=== Begin Enclosure ===

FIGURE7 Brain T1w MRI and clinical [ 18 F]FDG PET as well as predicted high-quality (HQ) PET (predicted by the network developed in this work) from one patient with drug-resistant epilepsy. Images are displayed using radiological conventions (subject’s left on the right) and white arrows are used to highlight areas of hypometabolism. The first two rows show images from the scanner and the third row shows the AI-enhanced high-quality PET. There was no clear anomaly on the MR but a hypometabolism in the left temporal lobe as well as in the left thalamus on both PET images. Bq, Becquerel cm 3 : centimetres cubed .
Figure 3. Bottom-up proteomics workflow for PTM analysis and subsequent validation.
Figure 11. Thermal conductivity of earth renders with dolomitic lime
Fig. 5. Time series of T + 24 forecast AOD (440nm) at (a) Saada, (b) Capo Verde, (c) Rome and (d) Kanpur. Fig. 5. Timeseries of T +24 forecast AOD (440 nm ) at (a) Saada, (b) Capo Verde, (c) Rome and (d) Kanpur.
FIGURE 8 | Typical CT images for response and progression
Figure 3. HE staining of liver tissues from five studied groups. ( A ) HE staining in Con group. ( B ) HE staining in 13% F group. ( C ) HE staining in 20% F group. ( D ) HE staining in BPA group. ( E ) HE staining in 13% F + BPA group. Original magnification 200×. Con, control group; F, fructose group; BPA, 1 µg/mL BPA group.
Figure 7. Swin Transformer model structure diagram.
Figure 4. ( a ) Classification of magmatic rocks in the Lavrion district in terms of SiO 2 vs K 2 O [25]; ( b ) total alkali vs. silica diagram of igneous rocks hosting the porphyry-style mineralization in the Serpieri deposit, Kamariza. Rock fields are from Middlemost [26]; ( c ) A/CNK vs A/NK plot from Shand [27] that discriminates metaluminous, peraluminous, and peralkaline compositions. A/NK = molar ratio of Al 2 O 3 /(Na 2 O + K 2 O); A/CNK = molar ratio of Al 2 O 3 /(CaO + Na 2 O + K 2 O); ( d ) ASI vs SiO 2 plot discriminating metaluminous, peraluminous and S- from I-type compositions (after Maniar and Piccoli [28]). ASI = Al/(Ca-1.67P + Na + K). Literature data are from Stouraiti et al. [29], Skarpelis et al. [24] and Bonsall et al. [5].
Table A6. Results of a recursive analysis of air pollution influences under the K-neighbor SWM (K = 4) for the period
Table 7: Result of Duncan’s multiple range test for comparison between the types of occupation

=== End Enclosure ===

- Problem statement: Search the records above for "analysis" and copy every line that has it.

- Solved exercise:
Figure 3. Bottom-up proteomics workflow for PTM analysis and subsequent validation.
Table A6. Results of a recursive analysis of air pollution influences under the K-neighbor SWM (K = 4) for the period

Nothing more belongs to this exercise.